ASSIGNED TASK
Scan the records beneath this line for the line holding "no significant protein" and the line holding "cytoplasmic/membranous staining is", then transcribe exactly those two and all lines between.

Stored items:
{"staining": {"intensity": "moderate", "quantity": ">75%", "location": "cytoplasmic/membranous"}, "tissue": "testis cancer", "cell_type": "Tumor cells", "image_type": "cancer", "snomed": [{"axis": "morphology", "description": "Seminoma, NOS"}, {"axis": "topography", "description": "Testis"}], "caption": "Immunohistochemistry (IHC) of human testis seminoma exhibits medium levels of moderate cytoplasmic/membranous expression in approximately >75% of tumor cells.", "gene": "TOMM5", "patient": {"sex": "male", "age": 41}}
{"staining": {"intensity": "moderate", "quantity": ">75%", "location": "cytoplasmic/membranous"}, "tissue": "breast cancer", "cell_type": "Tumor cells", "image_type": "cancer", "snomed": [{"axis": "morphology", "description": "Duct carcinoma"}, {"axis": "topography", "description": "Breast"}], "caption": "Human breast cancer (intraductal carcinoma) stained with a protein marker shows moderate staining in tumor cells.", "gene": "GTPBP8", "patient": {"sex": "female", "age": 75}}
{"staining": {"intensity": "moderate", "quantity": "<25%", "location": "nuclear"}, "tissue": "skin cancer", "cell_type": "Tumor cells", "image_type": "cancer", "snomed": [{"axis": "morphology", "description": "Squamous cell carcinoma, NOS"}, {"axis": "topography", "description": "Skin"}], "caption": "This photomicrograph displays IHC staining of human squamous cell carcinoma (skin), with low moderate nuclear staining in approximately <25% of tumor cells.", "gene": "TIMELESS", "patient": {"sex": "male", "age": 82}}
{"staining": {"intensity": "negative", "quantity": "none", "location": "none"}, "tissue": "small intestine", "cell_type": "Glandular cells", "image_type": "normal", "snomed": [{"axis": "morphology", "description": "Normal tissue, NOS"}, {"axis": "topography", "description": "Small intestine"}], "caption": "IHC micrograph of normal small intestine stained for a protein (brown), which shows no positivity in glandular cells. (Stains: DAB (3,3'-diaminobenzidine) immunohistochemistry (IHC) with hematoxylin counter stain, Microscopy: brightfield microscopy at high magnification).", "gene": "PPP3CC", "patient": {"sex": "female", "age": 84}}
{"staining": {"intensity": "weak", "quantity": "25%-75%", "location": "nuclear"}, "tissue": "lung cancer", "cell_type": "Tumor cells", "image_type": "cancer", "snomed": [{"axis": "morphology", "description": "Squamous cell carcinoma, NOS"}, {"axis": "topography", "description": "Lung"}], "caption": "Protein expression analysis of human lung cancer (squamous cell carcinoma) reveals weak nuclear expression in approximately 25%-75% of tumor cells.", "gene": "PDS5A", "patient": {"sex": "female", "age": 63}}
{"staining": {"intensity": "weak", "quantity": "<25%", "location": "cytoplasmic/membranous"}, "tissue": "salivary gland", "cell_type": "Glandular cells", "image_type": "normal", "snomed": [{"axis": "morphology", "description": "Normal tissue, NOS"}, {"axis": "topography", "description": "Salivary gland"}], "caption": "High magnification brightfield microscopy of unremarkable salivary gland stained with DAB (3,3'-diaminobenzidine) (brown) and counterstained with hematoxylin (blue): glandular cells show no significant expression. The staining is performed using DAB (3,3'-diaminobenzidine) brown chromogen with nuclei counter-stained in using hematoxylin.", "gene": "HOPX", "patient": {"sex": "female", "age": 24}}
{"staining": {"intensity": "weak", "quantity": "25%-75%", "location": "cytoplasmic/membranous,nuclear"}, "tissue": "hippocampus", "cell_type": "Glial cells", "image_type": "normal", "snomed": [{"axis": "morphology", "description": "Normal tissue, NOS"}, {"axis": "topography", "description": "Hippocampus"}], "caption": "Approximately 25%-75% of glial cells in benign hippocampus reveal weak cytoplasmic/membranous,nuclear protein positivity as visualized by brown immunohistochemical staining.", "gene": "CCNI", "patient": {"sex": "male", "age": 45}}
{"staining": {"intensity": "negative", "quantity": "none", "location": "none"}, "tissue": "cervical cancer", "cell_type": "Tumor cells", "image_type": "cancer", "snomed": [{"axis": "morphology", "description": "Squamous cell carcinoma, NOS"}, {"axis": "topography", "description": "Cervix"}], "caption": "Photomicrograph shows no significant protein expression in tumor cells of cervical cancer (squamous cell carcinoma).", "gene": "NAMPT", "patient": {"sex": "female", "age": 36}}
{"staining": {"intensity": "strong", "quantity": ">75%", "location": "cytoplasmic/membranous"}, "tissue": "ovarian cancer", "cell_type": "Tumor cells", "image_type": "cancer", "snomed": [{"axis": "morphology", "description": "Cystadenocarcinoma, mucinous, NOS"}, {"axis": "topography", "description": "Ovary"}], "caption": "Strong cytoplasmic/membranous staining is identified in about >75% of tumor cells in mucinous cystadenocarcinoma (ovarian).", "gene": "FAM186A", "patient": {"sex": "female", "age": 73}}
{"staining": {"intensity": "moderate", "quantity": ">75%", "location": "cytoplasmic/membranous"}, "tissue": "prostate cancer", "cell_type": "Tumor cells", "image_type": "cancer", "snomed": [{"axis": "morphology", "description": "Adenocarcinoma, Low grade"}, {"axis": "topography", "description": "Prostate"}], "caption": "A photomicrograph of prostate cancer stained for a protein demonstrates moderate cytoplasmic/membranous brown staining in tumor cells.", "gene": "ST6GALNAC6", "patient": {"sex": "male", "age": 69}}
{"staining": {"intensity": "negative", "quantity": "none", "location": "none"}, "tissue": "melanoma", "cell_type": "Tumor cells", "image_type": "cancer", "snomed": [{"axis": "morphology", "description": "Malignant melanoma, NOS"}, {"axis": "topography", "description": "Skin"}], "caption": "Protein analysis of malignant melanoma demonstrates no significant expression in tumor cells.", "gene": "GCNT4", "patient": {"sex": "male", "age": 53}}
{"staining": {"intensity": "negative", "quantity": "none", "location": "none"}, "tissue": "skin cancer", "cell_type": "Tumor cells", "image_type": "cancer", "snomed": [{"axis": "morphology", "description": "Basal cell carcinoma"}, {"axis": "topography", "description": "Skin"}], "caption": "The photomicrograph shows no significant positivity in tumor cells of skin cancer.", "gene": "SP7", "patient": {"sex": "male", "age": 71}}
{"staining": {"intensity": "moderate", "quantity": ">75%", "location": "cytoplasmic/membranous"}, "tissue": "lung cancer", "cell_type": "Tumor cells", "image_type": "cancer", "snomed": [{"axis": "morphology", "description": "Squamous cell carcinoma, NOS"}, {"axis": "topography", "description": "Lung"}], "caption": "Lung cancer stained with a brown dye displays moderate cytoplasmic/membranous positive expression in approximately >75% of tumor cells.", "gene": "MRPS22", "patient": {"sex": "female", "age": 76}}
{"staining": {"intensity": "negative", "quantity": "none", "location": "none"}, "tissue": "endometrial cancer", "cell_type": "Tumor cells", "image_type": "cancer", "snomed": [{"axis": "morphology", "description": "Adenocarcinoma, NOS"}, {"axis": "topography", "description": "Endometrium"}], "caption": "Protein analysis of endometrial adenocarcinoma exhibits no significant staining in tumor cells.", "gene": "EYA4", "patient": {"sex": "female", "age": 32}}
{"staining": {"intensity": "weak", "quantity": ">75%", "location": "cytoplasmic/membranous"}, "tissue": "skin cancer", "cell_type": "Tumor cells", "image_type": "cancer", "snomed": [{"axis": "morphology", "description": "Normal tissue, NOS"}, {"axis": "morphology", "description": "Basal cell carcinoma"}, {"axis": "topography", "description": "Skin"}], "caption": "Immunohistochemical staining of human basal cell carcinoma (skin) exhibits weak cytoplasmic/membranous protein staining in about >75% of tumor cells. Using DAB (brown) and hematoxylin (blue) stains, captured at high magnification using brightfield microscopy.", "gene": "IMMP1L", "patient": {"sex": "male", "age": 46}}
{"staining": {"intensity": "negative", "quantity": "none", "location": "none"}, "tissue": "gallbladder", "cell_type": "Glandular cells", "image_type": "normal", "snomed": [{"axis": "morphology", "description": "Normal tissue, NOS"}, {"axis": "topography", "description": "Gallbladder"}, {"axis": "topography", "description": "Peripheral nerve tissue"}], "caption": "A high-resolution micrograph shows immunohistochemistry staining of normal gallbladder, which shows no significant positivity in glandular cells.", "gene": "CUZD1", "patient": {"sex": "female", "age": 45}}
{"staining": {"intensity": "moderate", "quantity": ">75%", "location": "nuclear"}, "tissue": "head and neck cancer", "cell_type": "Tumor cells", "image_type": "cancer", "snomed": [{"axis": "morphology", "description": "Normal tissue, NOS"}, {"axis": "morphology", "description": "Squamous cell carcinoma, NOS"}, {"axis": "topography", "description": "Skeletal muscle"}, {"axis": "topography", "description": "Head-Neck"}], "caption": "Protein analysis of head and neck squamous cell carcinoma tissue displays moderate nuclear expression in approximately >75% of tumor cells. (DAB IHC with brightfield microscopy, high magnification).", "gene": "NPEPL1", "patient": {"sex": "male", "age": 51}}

OUTPUT OF THE EXERCISE
{"staining": {"intensity": "negative", "quantity": "none", "location": "none"}, "tissue": "cervical cancer", "cell_type": "Tumor cells", "image_type": "cancer", "snomed": [{"axis": "morphology", "description": "Squamous cell carcinoma, NOS"}, {"axis": "topography", "description": "Cervix"}], "caption": "Photomicrograph shows no significant protein expression in tumor cells of cervical cancer (squamous cell carcinoma).", "gene": "NAMPT", "patient": {"sex": "female", "age": 36}}
{"staining": {"intensity": "strong", "quantity": ">75%", "location": "cytoplasmic/membranous"}, "tissue": "ovarian cancer", "cell_type": "Tumor cells", "image_type": "cancer", "snomed": [{"axis": "morphology", "description": "Cystadenocarcinoma, mucinous, NOS"}, {"axis": "topography", "description": "Ovary"}], "caption": "Strong cytoplasmic/membranous staining is identified in about >75% of tumor cells in mucinous cystadenocarcinoma (ovarian).", "gene": "FAM186A", "patient": {"sex": "female", "age": 73}}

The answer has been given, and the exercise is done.